Over at Threadwatch, Graywolf started a thread titled Are you Optimizing for Google Definitions? There are some insightful comments in the thread, and I recalled a Google patent application that covered the topic.
I looked around the web to see if there had been any discussion about the patent application, but couldn’t find any. The document is System and method for providing definitions, (US Patent Application 20040236739) invented by Craig Nevill-Manning, filed on June 27, 2003 and published on November 25, 2004.
The abstract for the application is pretty general, but the document is fairly detailed. Here’s the abstract:
A system and method for providing definitions is described. A phrase to be defined is received. One or more documents, which each contain at least one definition, are determined. The phrase is matched to at least one of the definitions. One or more definitions for the phrase are presented.
An example of Google Definitions in action
Before looking at the words of the patent application, let’s take a look at the results of a definition search on Google.
Below is a screenshot of search results for a Google search for define:indeterminacy. The search is showing five results, and also includes clickable suggested related search queries for “indeterminacy principle” and “quantum indeterminacy.”
Looking at sources of definitions
A quick look at the pages linked to from the definitions of “indeterminacy” tells us a little about pages where definitions come from.
The first result listed is from Critical Vocabulary, which has more than 40 definitions, and the words being defined stand out from the definitions by being encased in font, bold, and span elements like this:
<p><font face=”Century Gothic”><b><span style=”color: #495987″>Indeterminacy:
The second result listed was from Factor Analysis Glossary (no longer available), and it included over 50 definitions. Words defined were differentiated from definitions by being bolded, and having a semicolon separate them from their definitions in this manner.
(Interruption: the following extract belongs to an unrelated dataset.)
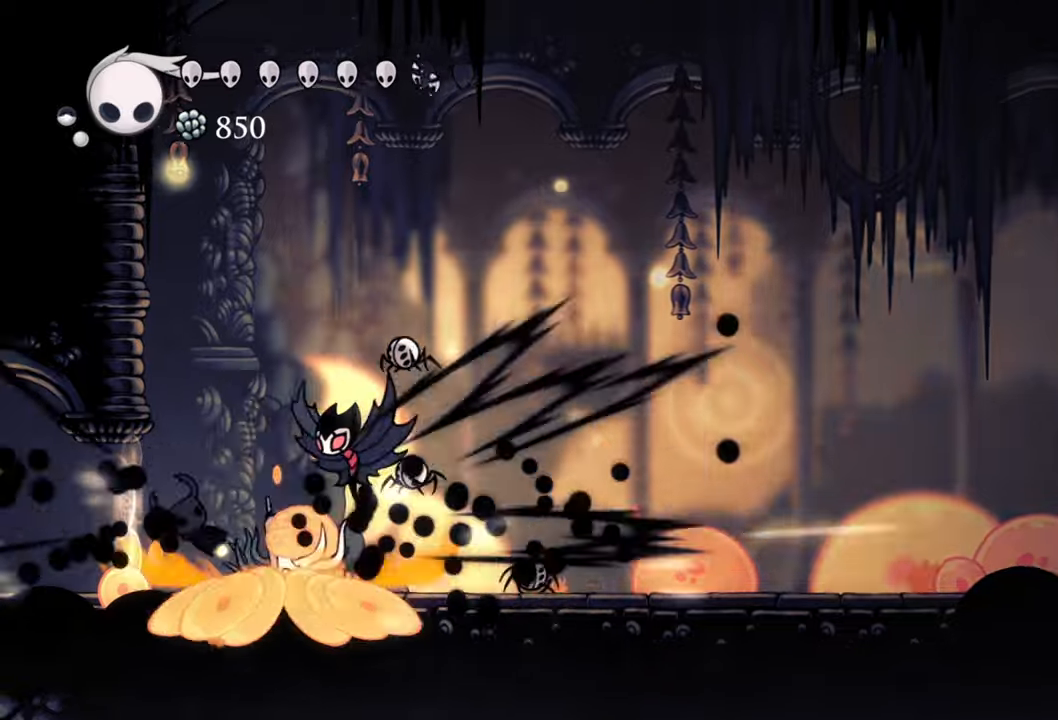
{"buttons": [], "events": [[80, "A", "up"], [220, "DPAD_RIGHT", "down"], [340, "X", "down"], [460, "X", "up"], [500, "DPAD_RIGHT", "up"]]}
Result number three, Classical Guitar Dictionary I, includes over 100 definitions. Dictionary terms and definitions are different colors and the defined terms are bolded as follows:
<b><span style=”font-size: 8.0pt; font-family: Verdana; color: #FFFF00″>Indeterminacy</span></b>
The next result doesn’t come from a page listing a number of definitions, but could be said to be from an authority page: WordNet Search – 3.0. The WordNet Search pages are popular sources of definitions amongst computer scientists and people who work in information retrieval.
The last result listed is from another authority site. It’s the indeterminacy entry in Wikipedia.
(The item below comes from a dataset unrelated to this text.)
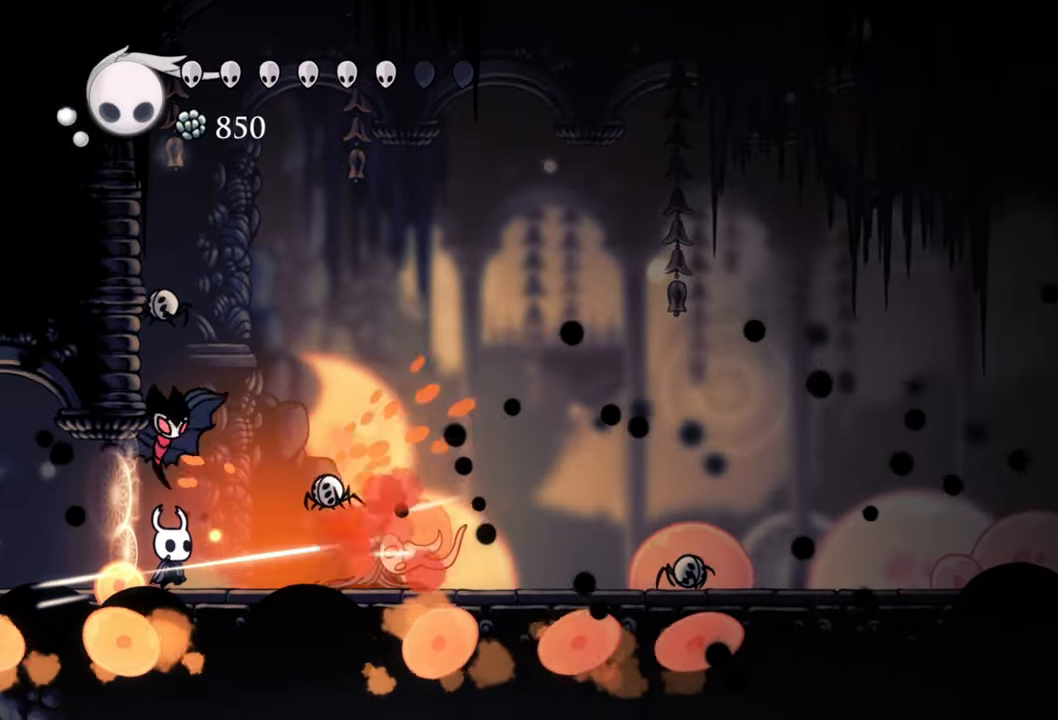
{"buttons": ["DPAD_RIGHT"], "events": [[100, "X", "down"], [220, "DPAD_RIGHT", "down"], [220, "X", "up"], [340, "X", "down"], [440, "DPAD_RIGHT", "up"], [440, "X", "up"], [500, "DPAD_RIGHT", "down"]]}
Where definitions come from
There are a couple of different potential sources for definitions, according to the patent application.
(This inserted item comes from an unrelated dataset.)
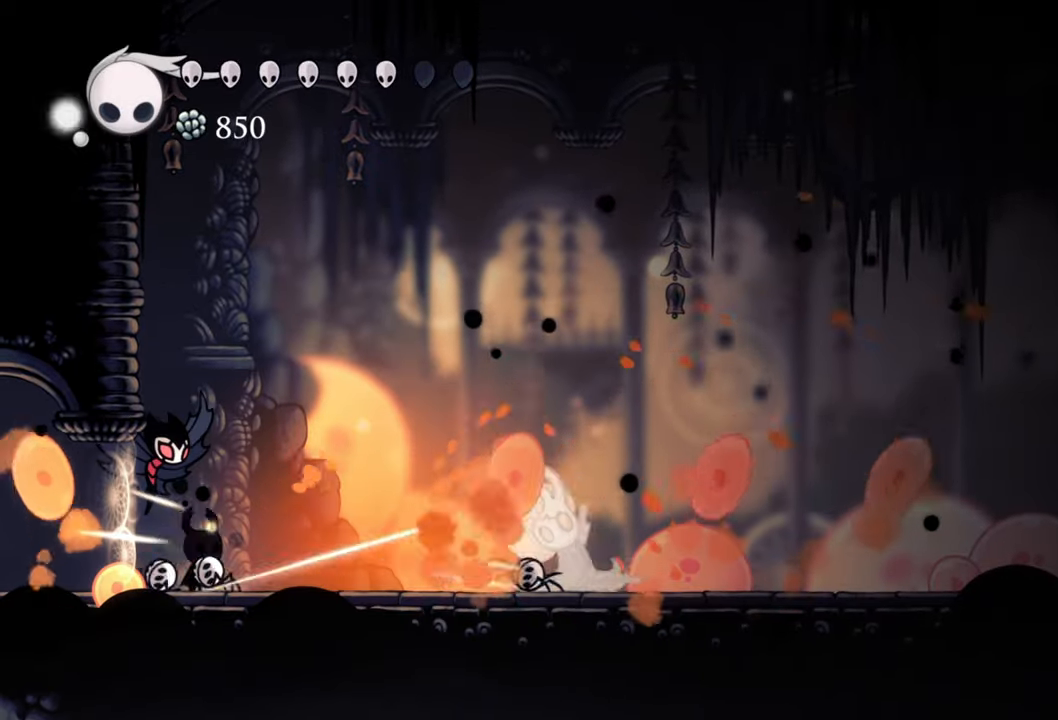
{"buttons": ["DPAD_RIGHT"], "events": [[60, "X", "down"], [160, "X", "up"]]}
- They can be found during web-crawling or spidering by the search engines. If it is determined that a page contains definitions, either the document or information about it may be indexed by the search engine, and stored.
- “Authoritative” sources for definitions could also be used, such as our WordNet Search or Wikipedia pages above.
- Alternatively, pages with definitions could be searched by querying the search engine in real time, instead of ahead of time.
- Or, a mix of both previously collected documents, and new ones identified during real time processing could be used to locate definitions, remove duplicates and clean up definitions in response to a query.
Determining that a document has definitions
Exactly what might be looked for to decide that a page is a good candidate for definitions? These are some possibilities:
- Terms on the page such as “glossary,” “definition,” “dictionary,” and other similar words including variants and canonicalizations of those.
- The search could look at the text of the whole document, or just in certain areas such as title field, meta data, or other places within the document.
- Use of HTML within a document may also be important and meaningful.
- One version of this method would look for terms like “glossary,” “definitions,” or “dictionary” in the titles of Web pages.
Possible methods used to parse apart documents, identify headwords, and/or return definitions:
The application tells us that “definition containing documents” may be organized with “headwords.” A headword is a word or phrase that can be identified in some manner as separate from the definition for that word. In our examples above, HTML and punctuation is being used to distinguish words and their definitions.
Here are some examples from the patent application:
1. Use of html definition tags:
<dt>Headword 1 <dd>Definition of Headword 1
<dt>Headword 2 <dd>Definition of Headword 2
<dt>Headword 3 <dd>Definition of Headword 3</dl>
2. HTML separators between adjacent definitions:
There needs to be a way for the search engine to distinguish between different definitions, and it will look for HTML such as <p>, <tr>, <li>, and <br> to figure out that there is more than one definition.
3. Punctuation needs to be removed from the definitions, like our semicolon above from the “Factor Analysis Glossary” page.
4. Headwords need to be identified.
HTML such as <b>, <strong>, <em>, <code>, or <span> may be helpful in identifying those headwords. Our first three examples above use a number of those elements to separate headwords from definitions.
5. The number of definitions on a page may be looked at
The patent application notes that if there are less than a certain number of definitions on a page, all of the definitions from that page may be removed from consideration as results to a definition query.
6. Precision versus Recall
Since there are potentially a lot of documents on the web where definitions can be taken from, the focus of gathering definitions will be upon getting a few good definitions rather than a larger number which might include duplicates or entries which cummulate other definitions.
1. Order of results
One version of the process described in this application would return results in an order based upon the PageRank of the documents where the definitions came from.
2. Processing results
One or more of the following steps might be taken when presenting definitions:
- HTML markup
- leading and trailing white space in the headword and definition
- punctuation: (. : ; ! ? -) in the headword
- leading non-alpha and non-parenthesis in the headword and definition
- trailing non-alphanumeric and non-parenthesis in the headword.
A definition could be thrown away if it:
- starts with “see”
- is a duplicate of one already retrieved.
The first letter of the definition will also be capitalized.
Presenting additional information
While it is possible that only exact matches for the definition query would be returned, it is also possible that more will be retrieved by the search engine.
Where the word or words are part of a larger phrase, like the “indeterminacy principle” and “quantum indeterminacy” shown above in the screenshot. Those may be returned with definitions, or possibly as a link.
2. No definitions found
If there are no definitions found, other words may be presented to the searcher. These can include related terms, other ones that might be of interest, or even random results.
Google will often show some information from Google News, or Froogle, or Google images, instead of advertisements above organic results for some searches.
One of the many good points raised at threadwatch was that a query entered into Google structured like “what is indeterminacy” often returns a definition above the organic results too.
It’s important to keep in mind that the process described in this patent application may not be what Google is actually using, but it may provide some insight into how the search engine might be returning queries where people ask to have something defined, and how pages need to be written to be considered as sources of definitions.